University of Texas MD Anderson Center
This project focuses on developing a bilingual, culturally and linguistically, tailored HPV infection and vaccine intervention through a community-oriented approach. This project follows three different aims 1) enhance outreach events, education sessions, home visits, and follow-ups in rural Texas communities (Canutillo, Socorro, San Elizario), 2) implement provider and staff education training regarding HPV vaccine recommendations for those 9-17 years old, and 3) train and enhance community health workers at Familias Triunfadoras, Inc.
The AT&T Foundation grant will be used to support training 40 promotores/as de salud, lay professionals dedicated to promoting prevention and health promotion, in health information technology and digital health literacy to provide educational outreach to increase access to healthcare and social services in low-income communities in El Paso.
Advancing Health Equity on the U.S.-Mexico border: An Initiative to Address Health Misinformation through Community Outreach and Partnerships
This project launches a dual initiative that advances health equity and digital health literacy in the U.S.-Mexico border by training, equipping, and empowering community health workers and undergraduate social work students.
CAP2 A High Impact Educational Experience: Designing culturally appropriate water purification prototype in San Elizario Colonias
The project aims to document the lack of safe drinking water in a San Elizario, Texas colonia, train a cadre of undergraduate social work and engineering students in the design of a culturally appropriate water purification prototype in the area, and develop an elective course on sustainability and environmental health justice for undergraduate students for both universities. Social work and engineering students will be working together in the project to learn and practice environmental justice and health. The work will be supported with the collaboration of Familias Triunfadoras, Inc.

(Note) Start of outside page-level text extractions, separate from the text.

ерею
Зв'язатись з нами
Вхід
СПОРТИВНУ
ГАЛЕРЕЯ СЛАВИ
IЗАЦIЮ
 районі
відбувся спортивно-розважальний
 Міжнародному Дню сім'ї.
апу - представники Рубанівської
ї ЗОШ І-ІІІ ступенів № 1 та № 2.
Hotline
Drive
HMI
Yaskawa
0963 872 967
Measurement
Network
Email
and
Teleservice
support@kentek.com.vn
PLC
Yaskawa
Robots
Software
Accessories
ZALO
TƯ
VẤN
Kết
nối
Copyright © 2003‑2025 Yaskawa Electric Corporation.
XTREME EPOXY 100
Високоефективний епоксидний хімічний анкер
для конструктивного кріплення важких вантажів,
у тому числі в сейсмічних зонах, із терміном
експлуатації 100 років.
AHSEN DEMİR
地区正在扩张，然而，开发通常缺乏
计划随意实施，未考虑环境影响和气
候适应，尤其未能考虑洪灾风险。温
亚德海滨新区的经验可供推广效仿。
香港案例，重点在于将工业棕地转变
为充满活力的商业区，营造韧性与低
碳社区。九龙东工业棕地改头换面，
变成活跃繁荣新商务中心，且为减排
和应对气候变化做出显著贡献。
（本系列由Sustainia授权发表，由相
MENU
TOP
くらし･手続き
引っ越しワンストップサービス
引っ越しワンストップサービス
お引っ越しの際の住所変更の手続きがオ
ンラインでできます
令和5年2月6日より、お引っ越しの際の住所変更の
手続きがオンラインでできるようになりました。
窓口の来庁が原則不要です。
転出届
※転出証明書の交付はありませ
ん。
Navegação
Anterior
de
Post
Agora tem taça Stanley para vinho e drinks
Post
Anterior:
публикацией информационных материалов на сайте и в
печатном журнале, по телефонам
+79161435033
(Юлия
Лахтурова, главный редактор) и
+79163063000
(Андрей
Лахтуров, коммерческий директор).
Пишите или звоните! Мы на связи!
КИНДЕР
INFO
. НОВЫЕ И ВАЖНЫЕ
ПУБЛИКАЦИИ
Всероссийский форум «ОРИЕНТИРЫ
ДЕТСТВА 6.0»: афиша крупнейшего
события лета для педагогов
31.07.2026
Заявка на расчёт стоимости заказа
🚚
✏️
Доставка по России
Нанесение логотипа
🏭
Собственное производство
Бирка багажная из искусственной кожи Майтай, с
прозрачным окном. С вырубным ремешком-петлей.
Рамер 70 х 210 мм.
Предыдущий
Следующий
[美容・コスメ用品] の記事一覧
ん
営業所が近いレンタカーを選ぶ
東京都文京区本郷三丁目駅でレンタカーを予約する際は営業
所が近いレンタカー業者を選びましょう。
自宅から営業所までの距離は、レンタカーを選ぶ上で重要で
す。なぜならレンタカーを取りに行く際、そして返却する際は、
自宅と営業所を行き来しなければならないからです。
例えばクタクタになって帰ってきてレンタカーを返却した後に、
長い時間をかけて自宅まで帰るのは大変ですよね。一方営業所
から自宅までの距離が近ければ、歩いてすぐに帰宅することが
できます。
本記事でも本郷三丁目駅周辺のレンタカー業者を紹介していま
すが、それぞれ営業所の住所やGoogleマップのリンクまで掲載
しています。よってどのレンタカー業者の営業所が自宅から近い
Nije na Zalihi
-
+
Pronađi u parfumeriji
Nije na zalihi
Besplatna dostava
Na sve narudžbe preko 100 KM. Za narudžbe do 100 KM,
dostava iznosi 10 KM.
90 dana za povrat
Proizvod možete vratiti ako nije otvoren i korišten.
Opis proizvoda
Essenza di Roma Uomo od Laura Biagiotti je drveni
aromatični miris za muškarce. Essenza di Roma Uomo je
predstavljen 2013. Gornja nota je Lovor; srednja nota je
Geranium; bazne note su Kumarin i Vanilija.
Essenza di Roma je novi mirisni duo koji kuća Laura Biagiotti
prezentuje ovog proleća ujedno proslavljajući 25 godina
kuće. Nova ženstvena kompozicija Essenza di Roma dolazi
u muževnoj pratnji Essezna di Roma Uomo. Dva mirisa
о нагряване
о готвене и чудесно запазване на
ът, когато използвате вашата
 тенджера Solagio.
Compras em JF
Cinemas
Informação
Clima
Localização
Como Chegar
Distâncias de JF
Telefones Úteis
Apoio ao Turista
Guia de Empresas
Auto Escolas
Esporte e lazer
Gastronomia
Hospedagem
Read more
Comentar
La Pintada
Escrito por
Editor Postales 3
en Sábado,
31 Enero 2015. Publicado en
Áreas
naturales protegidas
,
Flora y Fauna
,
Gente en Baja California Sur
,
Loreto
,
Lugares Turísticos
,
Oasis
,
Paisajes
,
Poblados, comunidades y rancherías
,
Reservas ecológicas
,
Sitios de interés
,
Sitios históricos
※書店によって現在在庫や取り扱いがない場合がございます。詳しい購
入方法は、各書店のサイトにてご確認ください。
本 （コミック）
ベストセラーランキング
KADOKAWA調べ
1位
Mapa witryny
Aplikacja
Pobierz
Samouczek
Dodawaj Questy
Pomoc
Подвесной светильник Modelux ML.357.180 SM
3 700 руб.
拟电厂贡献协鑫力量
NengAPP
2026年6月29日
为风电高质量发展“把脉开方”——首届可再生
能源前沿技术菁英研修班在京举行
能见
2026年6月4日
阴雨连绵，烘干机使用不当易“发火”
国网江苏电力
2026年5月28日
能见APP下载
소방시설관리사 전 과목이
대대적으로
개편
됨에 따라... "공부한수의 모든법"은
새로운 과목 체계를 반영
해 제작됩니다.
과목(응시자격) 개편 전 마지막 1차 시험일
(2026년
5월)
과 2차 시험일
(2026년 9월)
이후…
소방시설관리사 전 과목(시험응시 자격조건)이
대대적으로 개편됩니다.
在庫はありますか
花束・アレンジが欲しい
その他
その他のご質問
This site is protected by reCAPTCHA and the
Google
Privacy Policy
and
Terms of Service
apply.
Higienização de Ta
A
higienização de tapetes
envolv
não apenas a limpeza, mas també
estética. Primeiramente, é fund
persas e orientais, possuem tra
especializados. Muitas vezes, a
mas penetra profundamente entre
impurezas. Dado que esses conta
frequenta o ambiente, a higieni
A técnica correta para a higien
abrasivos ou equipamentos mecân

Food Security Equity Impact Grant
This planning grant examines the root causes of poverty in El Paso through surveys and interviews/focus groups with community leaders and members with lived experience on poverty and food insecurity.
Reducing Mental Health Disparities for Hispanic adults in the U.S.-Mexico Border Region through a Community-grounded Mental Health Engagement Program
Funded by the inaugural Sobel-Duncan Health Disparities Research Award, this project integrated findings from community focus groups, best practices, and iterative feedback from a community advisory board to develop a culturally responsive mental health engagement program, Pensamientos y Pláticas. As part of this project, participants are recruited, screened, and placed into groups of 6-10 to complete the 4-week program consisting of weekly educational, skill-building, and community-building sessions. We are currently continuing to collect feasibility and preliminary efficacy outcome data while securing additional funding to continue providing the program in the Paso del Norte region and potentially expanding to the San Antonio region.
Health Assessment of Mothers and Children Living in Subsidized Housing
This project is to assess health and well-being of single mothers and their children living in subsidized housing (HOME), El Paso Texas, identify factors associated with their health and well-being, and develop culturally responsive intervention strategies that meet the specific needs of this population.
Improving Glycemic Control with Electrical Stimulation In Mexican-Americans
Funded by NIH-National Institute of Diabetes and Digestive and Kidney Diseases, this project determines the effects of neuromuscular electrical stimulation as a novel alternative strategy to increase glycemic control, insulin sensitivity and metabolic health in at-risk populations.